Formatting for grouped metrics.

TezRomacH commented 3 years ago

🚀 Feature

Motivation

With Lightning, I use Tensorboard and ClearML, which allow you to group metrics in one tab. The "/" is used for grouping. In the screenshots from tb and ClearML you can see how they are grouped now.

Pitch

The first is that when you select on_step=True and on_epoch=True, a postfix is appended to the end and the metrics by epoch and step are grouped into one in ClearML. I would like to split this group into two: loss_step/<train or valid> and loss_epoch/<train or valid>. Could the name parameter in self.log be formatted? What do you think? This would be something like name="loss_{interval}/valid".
The second problem also involves formatting. When you pass a grouped metric to filename in ModelCheckpoint, Lightning will think "/" means to create a folder :slightly_smiling_face: See screenshot. Would it be possible to add an escaping for slash and replace it with a lower underscore?

Alternatives

Additional context

Similar problem, but with W&B in Lightning-Flash https://github.com/PyTorchLightning/lightning-flash/issues/818

If you enjoy Lightning, check out our other projects! ⚡

Metrics: Machine learning metrics for distributed, scalable PyTorch applications.
Flash: The fastest way to get a Lightning baseline! A collection of tasks for fast prototyping, baselining, finetuning and solving problems with deep learning
Bolts: Pretrained SOTA Deep Learning models, callbacks and more for research and production with PyTorch Lightning and PyTorch
Lightning Transformers: Flexible interface for high performance research using SOTA Transformers leveraging Pytorch Lightning, Transformers, and Hydra.

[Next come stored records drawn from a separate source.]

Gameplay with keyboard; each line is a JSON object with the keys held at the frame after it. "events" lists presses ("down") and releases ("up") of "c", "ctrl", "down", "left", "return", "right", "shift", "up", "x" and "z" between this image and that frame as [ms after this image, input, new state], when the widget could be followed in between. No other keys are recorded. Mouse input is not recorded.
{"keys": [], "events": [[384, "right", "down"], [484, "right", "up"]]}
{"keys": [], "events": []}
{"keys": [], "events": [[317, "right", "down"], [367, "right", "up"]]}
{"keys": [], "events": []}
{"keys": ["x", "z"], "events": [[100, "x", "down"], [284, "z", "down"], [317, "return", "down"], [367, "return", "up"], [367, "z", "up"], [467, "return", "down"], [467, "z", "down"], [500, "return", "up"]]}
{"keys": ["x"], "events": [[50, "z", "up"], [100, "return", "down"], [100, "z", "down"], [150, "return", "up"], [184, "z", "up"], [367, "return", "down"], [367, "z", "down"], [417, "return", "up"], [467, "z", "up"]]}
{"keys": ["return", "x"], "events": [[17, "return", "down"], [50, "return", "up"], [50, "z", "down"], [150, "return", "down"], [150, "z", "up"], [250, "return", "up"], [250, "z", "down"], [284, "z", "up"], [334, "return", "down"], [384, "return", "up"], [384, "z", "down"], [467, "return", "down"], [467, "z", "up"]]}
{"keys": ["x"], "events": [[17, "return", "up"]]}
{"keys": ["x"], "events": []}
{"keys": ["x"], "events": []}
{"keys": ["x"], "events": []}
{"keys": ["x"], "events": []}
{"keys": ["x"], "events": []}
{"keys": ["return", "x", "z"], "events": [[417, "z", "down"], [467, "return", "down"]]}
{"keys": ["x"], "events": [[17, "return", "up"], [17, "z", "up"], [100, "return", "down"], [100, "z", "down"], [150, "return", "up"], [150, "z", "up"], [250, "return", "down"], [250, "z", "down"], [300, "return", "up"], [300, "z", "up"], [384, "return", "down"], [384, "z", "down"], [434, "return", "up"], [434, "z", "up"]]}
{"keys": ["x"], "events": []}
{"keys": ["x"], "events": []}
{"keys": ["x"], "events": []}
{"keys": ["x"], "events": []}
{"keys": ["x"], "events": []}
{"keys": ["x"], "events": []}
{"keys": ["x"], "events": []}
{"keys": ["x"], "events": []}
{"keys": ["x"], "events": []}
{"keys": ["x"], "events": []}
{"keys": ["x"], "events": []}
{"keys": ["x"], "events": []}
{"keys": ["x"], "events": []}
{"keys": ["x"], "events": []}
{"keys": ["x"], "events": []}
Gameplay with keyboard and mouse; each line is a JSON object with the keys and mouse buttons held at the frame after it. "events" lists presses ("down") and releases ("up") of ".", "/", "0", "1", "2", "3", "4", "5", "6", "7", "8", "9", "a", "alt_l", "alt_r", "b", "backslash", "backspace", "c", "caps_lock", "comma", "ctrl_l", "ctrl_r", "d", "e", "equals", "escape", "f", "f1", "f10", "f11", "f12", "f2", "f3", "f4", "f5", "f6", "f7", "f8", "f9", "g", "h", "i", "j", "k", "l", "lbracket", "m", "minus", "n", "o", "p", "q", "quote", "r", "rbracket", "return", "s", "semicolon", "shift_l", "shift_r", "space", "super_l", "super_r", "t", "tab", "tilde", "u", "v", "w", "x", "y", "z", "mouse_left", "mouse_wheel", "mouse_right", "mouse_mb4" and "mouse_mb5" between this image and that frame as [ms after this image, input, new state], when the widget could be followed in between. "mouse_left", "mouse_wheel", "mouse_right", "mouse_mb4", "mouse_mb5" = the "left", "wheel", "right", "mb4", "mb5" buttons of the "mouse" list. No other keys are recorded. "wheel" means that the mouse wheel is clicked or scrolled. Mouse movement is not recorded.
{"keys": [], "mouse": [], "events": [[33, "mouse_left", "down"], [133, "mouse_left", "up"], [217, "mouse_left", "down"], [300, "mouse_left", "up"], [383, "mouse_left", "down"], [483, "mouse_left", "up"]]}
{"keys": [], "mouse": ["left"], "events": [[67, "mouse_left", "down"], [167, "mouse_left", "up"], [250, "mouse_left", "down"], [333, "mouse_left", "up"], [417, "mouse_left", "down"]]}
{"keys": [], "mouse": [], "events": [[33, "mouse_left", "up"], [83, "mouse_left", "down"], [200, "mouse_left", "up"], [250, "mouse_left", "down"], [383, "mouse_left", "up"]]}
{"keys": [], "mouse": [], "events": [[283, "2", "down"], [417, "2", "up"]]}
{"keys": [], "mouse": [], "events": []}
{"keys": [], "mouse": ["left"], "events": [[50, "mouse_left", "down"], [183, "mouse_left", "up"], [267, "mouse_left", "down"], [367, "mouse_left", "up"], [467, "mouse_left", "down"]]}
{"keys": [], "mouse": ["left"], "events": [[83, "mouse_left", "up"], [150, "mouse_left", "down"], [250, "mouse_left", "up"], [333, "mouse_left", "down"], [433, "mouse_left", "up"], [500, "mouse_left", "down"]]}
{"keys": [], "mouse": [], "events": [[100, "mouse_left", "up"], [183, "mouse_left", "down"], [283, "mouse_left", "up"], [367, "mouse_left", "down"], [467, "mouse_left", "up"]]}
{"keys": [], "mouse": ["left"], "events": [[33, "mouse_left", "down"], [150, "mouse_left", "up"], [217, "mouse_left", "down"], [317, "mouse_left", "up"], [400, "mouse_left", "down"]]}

Programmer-RD-AI commented 3 years ago

hi I would like to try this issue

rohitgr7 commented 3 years ago

just some workarounds:

Log them separately, and lightning won't alter the keys


def training_step(self, batch, batch_idx):
loss = self(batch).sum()
self.log("loss_step/train", loss, on_step=True, on_epoch=False)
self.log("loss_epoch/train", loss, on_step=False, on_epoch=True)
return loss

def validation_step(self, batch, batch_idx): loss = self(batch).sum() self.log("loss_step/valid", loss, on_step=True, on_epoch=False) self.log("loss_epoch/valid", loss, on_step=False, on_epoch=True)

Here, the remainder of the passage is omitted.